Exceptions to non- intervention defined; are others needed?
The measures described above include international agreements allowing sanctions for breach under defined circumstances. More general declarations and recommendations such as the Articles on State Responsibility, drafted by the UN’s International Law Commission and approved by the General Assembly, are important steps in the continued development of relevant customary international law. Such measures allow intervention into the domestic affairs of sovereign states in carefully defined ways through state-to-state agreements and through development of customary international law, itself a form of agreement among states.

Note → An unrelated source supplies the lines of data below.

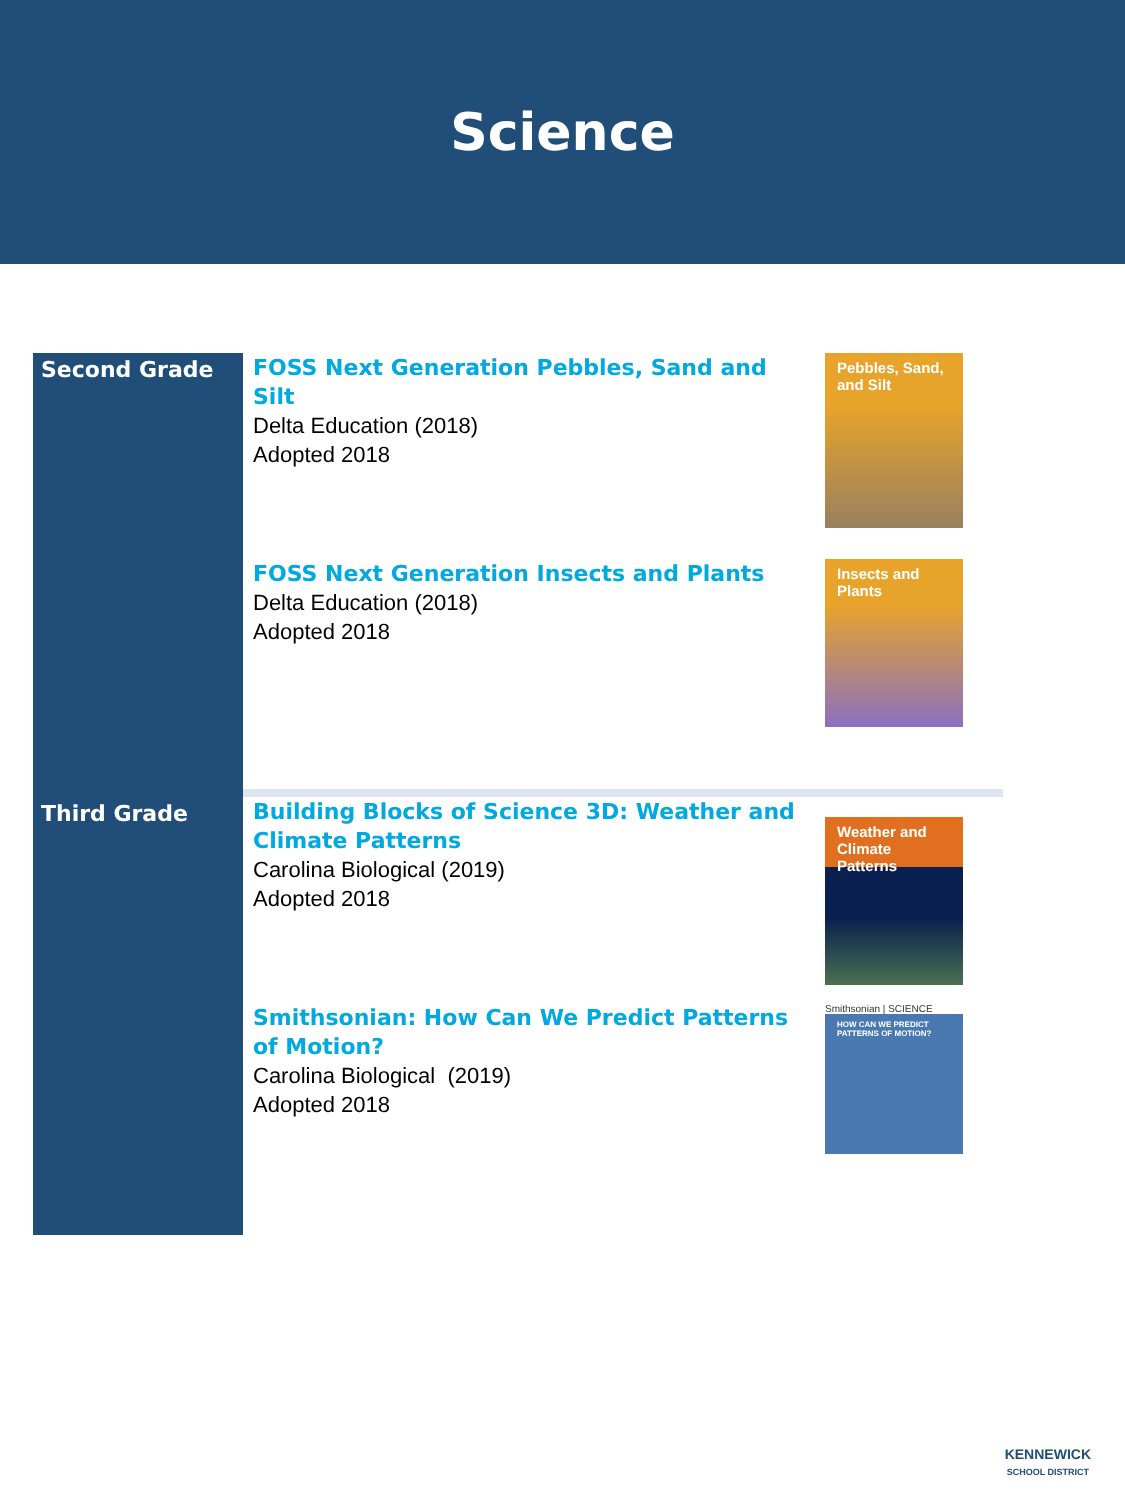Science
| Second Grade | FOSS Next Generation Pebbles, Sand and Silt Delta Education (2018) Adopted 2018 | Pebbles, Sand, and Silt |
| | FOSS Next Generation Insects and Plants Delta Education (2018) Adopted 2018 | Insects and Plants |
| Third Grade | Building Blocks of Science 3D: Weather and Climate Patterns Carolina Biological (2019) Adopted 2018 | Weather and Climate Patterns |
| | Smithsonian: How Can We Predict Patterns of Motion? Carolina Biological (2019) Adopted 2018 | Smithsonian / SCIENCE HOW CAN WE PREDICT PATTERNS OF MOTION? |
KENNEWICK
SCHOOL DISTRICT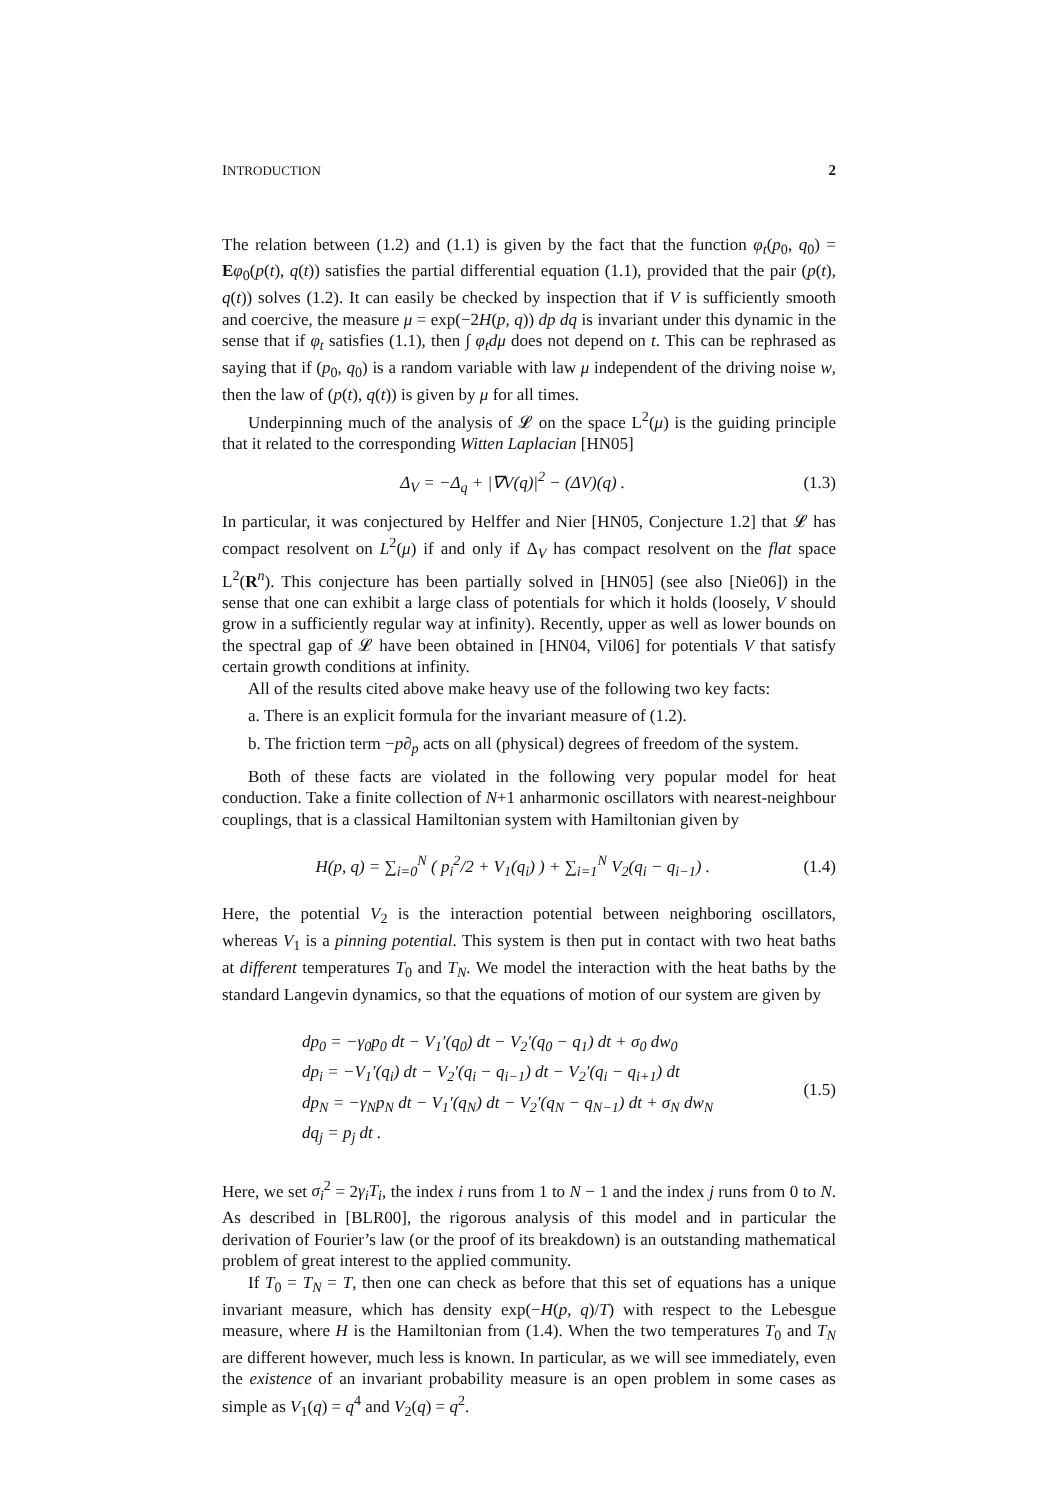INTRODUCTION 2
The relation between (1.2) and (1.1) is given by the fact that the function φ<sub>t</sub>(p<sub>0</sub>, q<sub>0</sub>) = Eφ<sub>0</sub>(p(t), q(t)) satisfies the partial differential equation (1.1), provided that the pair (p(t), q(t)) solves (1.2). It can easily be checked by inspection that if V is sufficiently smooth and coercive, the measure μ = exp(−2H(p, q)) dp dq is invariant under this dynamic in the sense that if φ<sub>t</sub> satisfies (1.1), then ∫ φ<sub>t</sub>dμ does not depend on t. This can be rephrased as saying that if (p<sub>0</sub>, q<sub>0</sub>) is a random variable with law μ independent of the driving noise w, then the law of (p(t), q(t)) is given by μ for all times.
Underpinning much of the analysis of 𝓛 on the space L<sup>2</sup>(μ) is the guiding principle that it related to the corresponding Witten Laplacian [HN05]
Δ<sub>V</sub> = −Δ<sub>q</sub> + |∇V(q)|<sup>2</sup> − (ΔV)(q) . (1.3)
In particular, it was conjectured by Helffer and Nier [HN05, Conjecture 1.2] that 𝓛 has compact resolvent on L<sup>2</sup>(μ) if and only if Δ<sub>V</sub> has compact resolvent on the flat space L<sup>2</sup>(R<sup>n</sup>). This conjecture has been partially solved in [HN05] (see also [Nie06]) in the sense that one can exhibit a large class of potentials for which it holds (loosely, V should grow in a sufficiently regular way at infinity). Recently, upper as well as lower bounds on the spectral gap of 𝓛 have been obtained in [HN04, Vil06] for potentials V that satisfy certain growth conditions at infinity.
All of the results cited above make heavy use of the following two key facts:
a. There is an explicit formula for the invariant measure of (1.2).
b. The friction term −p∂<sub>p</sub> acts on all (physical) degrees of freedom of the system.
Both of these facts are violated in the following very popular model for heat conduction. Take a finite collection of N+1 anharmonic oscillators with nearest-neighbour couplings, that is a classical Hamiltonian system with Hamiltonian given by
H(p, q) = ∑<sub>i=0</sub><sup>N</sup> ( p<sub>i</sub><sup>2</sup>/2 + V<sub>1</sub>(q<sub>i</sub>) ) + ∑<sub>i=1</sub><sup>N</sup> V<sub>2</sub>(q<sub>i</sub> − q<sub>i−1</sub>) . (1.4)
Here, the potential V<sub>2</sub> is the interaction potential between neighboring oscillators, whereas V<sub>1</sub> is a pinning potential. This system is then put in contact with two heat baths at different temperatures T<sub>0</sub> and T<sub>N</sub>. We model the interaction with the heat baths by the standard Langevin dynamics, so that the equations of motion of our system are given by
dp<sub>0</sub> = −γ<sub>0</sub>p<sub>0</sub> dt − V<sub>1</sub>′(q<sub>0</sub>) dt − V<sub>2</sub>′(q<sub>0</sub> − q<sub>1</sub>) dt + σ<sub>0</sub> dw<sub>0</sub>
dp<sub>i</sub> = −V<sub>1</sub>′(q<sub>i</sub>) dt − V<sub>2</sub>′(q<sub>i</sub> − q<sub>i−1</sub>) dt − V<sub>2</sub>′(q<sub>i</sub> − q<sub>i+1</sub>) dt
dp<sub>N</sub> = −γ<sub>N</sub>p<sub>N</sub> dt − V<sub>1</sub>′(q<sub>N</sub>) dt − V<sub>2</sub>′(q<sub>N</sub> − q<sub>N−1</sub>) dt + σ<sub>N</sub> dw<sub>N</sub>
dq<sub>j</sub> = p<sub>j</sub> dt .
(1.5)
Here, we set σ<sub>i</sub><sup>2</sup> = 2γ<sub>i</sub>T<sub>i</sub>, the index i runs from 1 to N − 1 and the index j runs from 0 to N. As described in [BLR00], the rigorous analysis of this model and in particular the derivation of Fourier’s law (or the proof of its breakdown) is an outstanding mathematical problem of great interest to the applied community.
If T<sub>0</sub> = T<sub>N</sub> = T, then one can check as before that this set of equations has a unique invariant measure, which has density exp(−H(p, q)/T) with respect to the Lebesgue measure, where H is the Hamiltonian from (1.4). When the two temperatures T<sub>0</sub> and T<sub>N</sub> are different however, much less is known. In particular, as we will see immediately, even the existence of an invariant probability measure is an open problem in some cases as simple as V<sub>1</sub>(q) = q<sup>4</sup> and V<sub>2</sub>(q) = q<sup>2</sup>.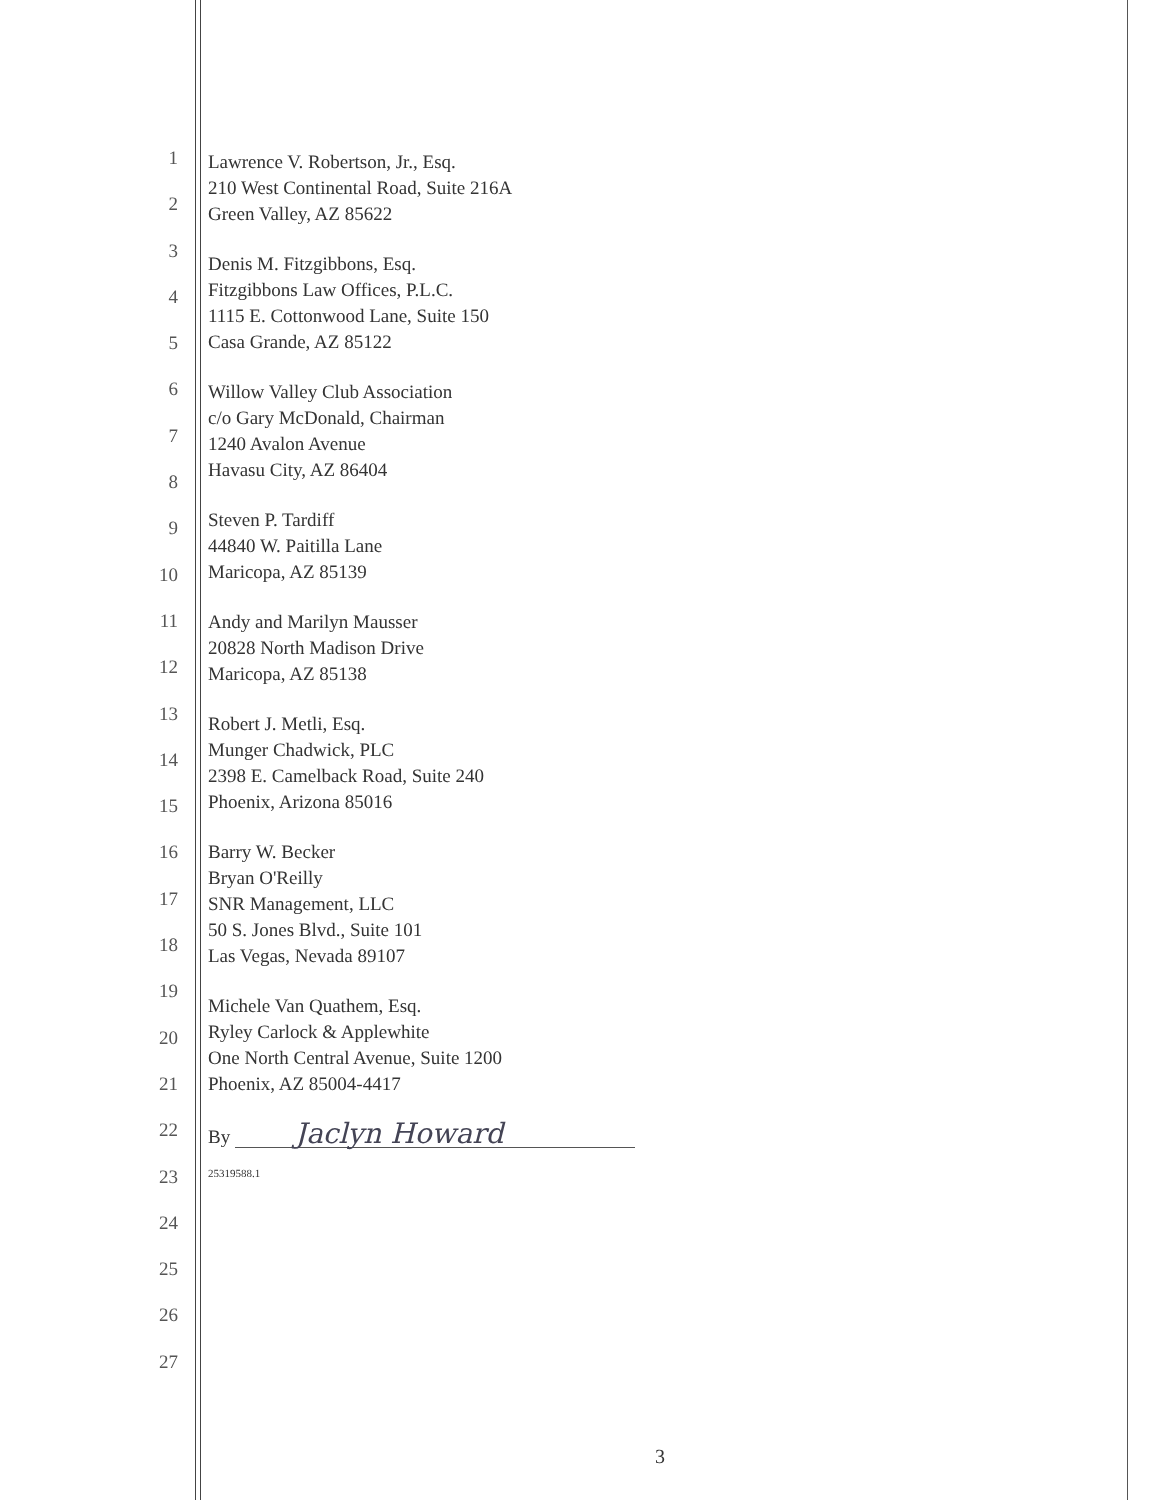1
2
3
4
5
6
7
8
9
10
11
12
13
14
15
16
17
18
19
20
21
22
23
24
25
26
27
Lawrence V. Robertson, Jr., Esq.
210 West Continental Road, Suite 216A
Green Valley, AZ 85622
Denis M. Fitzgibbons, Esq.
Fitzgibbons Law Offices, P.L.C.
1115 E. Cottonwood Lane, Suite 150
Casa Grande, AZ 85122
Willow Valley Club Association
c/o Gary McDonald, Chairman
1240 Avalon Avenue
Havasu City, AZ 86404
Steven P. Tardiff
44840 W. Paitilla Lane
Maricopa, AZ 85139
Andy and Marilyn Mausser
20828 North Madison Drive
Maricopa, AZ 85138
Robert J. Metli, Esq.
Munger Chadwick, PLC
2398 E. Camelback Road, Suite 240
Phoenix, Arizona 85016
Barry W. Becker
Bryan O'Reilly
SNR Management, LLC
50 S. Jones Blvd., Suite 101
Las Vegas, Nevada 89107
Michele Van Quathem, Esq.
Ryley Carlock & Applewhite
One North Central Avenue, Suite 1200
Phoenix, AZ 85004-4417
By Jaclyn Howard
25319588.1
3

However, apart from these exceptions to state sovereignty sanctioned by law, other developments after World War II have challenged compliance with the rule of non-intervention, as set out in Article 2 of the UN Charter. These include an upsurge in the frequency and magnitude of terrorist incidents, changes and dispersal of certain military technologies and an increase in tensions among major nations. Such developments have inspired some to assert that customary international law provides a right of forcible intervention based upon a “responsibility to protect” individuals and groups experiencing serious violations of individual and group rights. Others assert a concept of “preemptive self-defense” that in some circumstances negates established norms of necessity and proportionality. And recently, the long-standing right of sovereign states to act to protect their nationals and diplomats living abroad has been advanced to justify forcible intervention by both the United States and the Russian Federation. Do these developments indicate that the non—intervention rule and the exceptions currently provided in international law are out of date or insufficiently comprehensive?
A comprehensive body of international law
The post-World War II development of the international law of non-intervention and of the international law defining legal rights of individuals and groups confronted by discrimination and oppression has been extensive and rapid, compared with earlier periods of legal and political history. The result is a rich and comprehensive, albeit complex, body of law and jurisprudence through which to arrive at clearer definitions of the rights and obligations of states, groups, international organizations and individuals. When parties agree to resolve disputes pursuant to international law, a well-developed body of law is available.
Also available are international tribunals with procedural rules and administrative bureaus to efficiently manage cases. Tribunals established by international organizations include the International Court of Justice, an organ of the United Nations; The International Tribunal on the Law of the Sea, established by the UN Law of the Sea Convention; and the World Bank’s International Center for the Settlement of Investment Disputes, to name only a few. Commercial arbitration facilities have also been established by nongovernmental organizations such as the International Chamber of Commerce (the International Court of Arbitration), the American Arbitration Association (the International Center for Dispute Resolution), the Dubai International Financial Center (a special facility of the London Court of International Arbitration), and others.
Will international law be applied?
Is the post-World War II legal structure inadequate or incomplete, or is the problem one of a refusal to comply? In either case, what contribution can law make to resolve current conflicts? Subsequent posts here will explore this question in the context of both the substance of the applicable law and its practical application.